In Casa Mia we are interested not only with what the children learn, but also with the person they become, and how they will function outside of the classroom, which is why our curriculum is just as much about social and emotional growth as academic achievement.
Pillar 4: Teachers
Our team of Montessori teachers are expertly trained facilitators in the classroom; always ready to assist the children and direct their learning based on observations of the children. The teacher’s purpose is to stimulate the children’s enthusiasm for learning and to guide it, without interfering with the children’s natural desire to teach themselves and become independent. Each child works through their individual cycle of activities and learns to truly understand according to their own unique needs and capabilities.

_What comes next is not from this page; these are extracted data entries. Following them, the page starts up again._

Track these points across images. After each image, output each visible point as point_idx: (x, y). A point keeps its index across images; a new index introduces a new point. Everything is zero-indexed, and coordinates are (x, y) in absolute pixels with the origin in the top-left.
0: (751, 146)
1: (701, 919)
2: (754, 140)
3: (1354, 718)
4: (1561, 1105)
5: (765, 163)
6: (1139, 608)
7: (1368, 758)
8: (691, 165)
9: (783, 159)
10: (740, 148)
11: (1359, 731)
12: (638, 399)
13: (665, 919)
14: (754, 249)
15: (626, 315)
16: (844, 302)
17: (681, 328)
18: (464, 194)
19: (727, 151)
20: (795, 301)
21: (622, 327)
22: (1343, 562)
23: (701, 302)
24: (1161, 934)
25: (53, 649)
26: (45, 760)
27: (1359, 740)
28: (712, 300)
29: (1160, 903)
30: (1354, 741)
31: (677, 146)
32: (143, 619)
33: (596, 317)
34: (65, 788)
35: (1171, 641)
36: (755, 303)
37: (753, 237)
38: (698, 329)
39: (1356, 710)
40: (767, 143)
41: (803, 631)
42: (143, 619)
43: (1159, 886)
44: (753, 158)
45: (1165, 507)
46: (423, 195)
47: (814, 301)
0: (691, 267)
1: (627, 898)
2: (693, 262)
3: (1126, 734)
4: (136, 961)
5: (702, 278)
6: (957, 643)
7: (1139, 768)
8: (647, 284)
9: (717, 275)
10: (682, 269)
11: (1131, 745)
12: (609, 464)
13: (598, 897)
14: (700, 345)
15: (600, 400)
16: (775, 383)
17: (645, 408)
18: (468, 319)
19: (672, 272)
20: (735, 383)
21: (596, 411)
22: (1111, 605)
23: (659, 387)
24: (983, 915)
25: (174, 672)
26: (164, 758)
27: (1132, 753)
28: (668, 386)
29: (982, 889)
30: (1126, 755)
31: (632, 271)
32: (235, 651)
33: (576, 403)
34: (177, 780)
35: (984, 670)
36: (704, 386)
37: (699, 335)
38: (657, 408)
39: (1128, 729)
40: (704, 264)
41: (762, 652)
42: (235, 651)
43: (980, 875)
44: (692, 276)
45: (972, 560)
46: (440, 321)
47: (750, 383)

It is the teacher’s aim to be the link with the children’s needs and the learning materials and experiences abundant in the environment; creating lessons and learning opportunities to interest and inspire the children. Leading by example, our Montessori teachers are role models for consideration, respect, humour and love of the children in the school community.
Planes of Development
Dr Montessori outlined four consecutive planes, or stages, of development from birth to maturity, each plane spanning approximately six-years. At each plane of development children and young people display intellectual powers, social orientations and creative potential unique to that stage. Each plane is characterised by the way children in that plane learn, building on the achievements of the plane before and preparing for the one to follow. The timing and nature of the transition between planes vary from individual to individual.
- The first plane of development is the period from birth to, approximately, age six. During this stage children are sensory explorers, learning to become functionally independent in their immediate environment and community. Children at this stage construct their own intellect by absorbing every aspect of their environment, language and culture.
- The second plane of development is the period from, approximately, six to twelve years. The developmental focus of this period is intellectual independence, hand in hand with the development of ethics and social responsibility. During this stage children become conceptual explorers. They use reasoning, abstract thought and imagination to explore and develop their understanding of the world.
- From age twelve to eighteen young people become humanistic explorers seeking to understand their place in society, and to contribute to society. They have a huge capacity for creative expression, and their style of learning becomes more practical and experiential, an approach they use to explore previously introduced concepts in more depth and in real-life contexts.
- From eighteen to twenty-four young adults develop specialist knowledge and skills, preparing them to take their place in the world and to establish social and economic independence.
For each plane of development there is a specific Montessori learning environment. Montessori environments for each plane maintain distinctive Montessori characteristics, including freedom of choice and movement, and an emphasis on independent exploration and self-directed learning. At the same time the design of each environment is customised to the specific needs, interests and potential of each developmental stage.
Within each plane of development there are periods during which children and young people display intense interest in a particular activity or aspect of the environment. These periods were called by Dr Montessori sensitive periods for learning, especially in the context of early childhood. The sensitive period for language, for example, is active during the first plane of development from birth to six years. This sensitive period provides a window of opportunity that enables children to learn language with ease and enjoyment. If, for any reason, a child does not learn to speak during this time, the sensitive period disappears and the learning of language requires much greater effort. The particular learning sensitivities and needs of children at each stage of development are reflected in the design of the Montessori environment and in the resources and activities for that stage of development.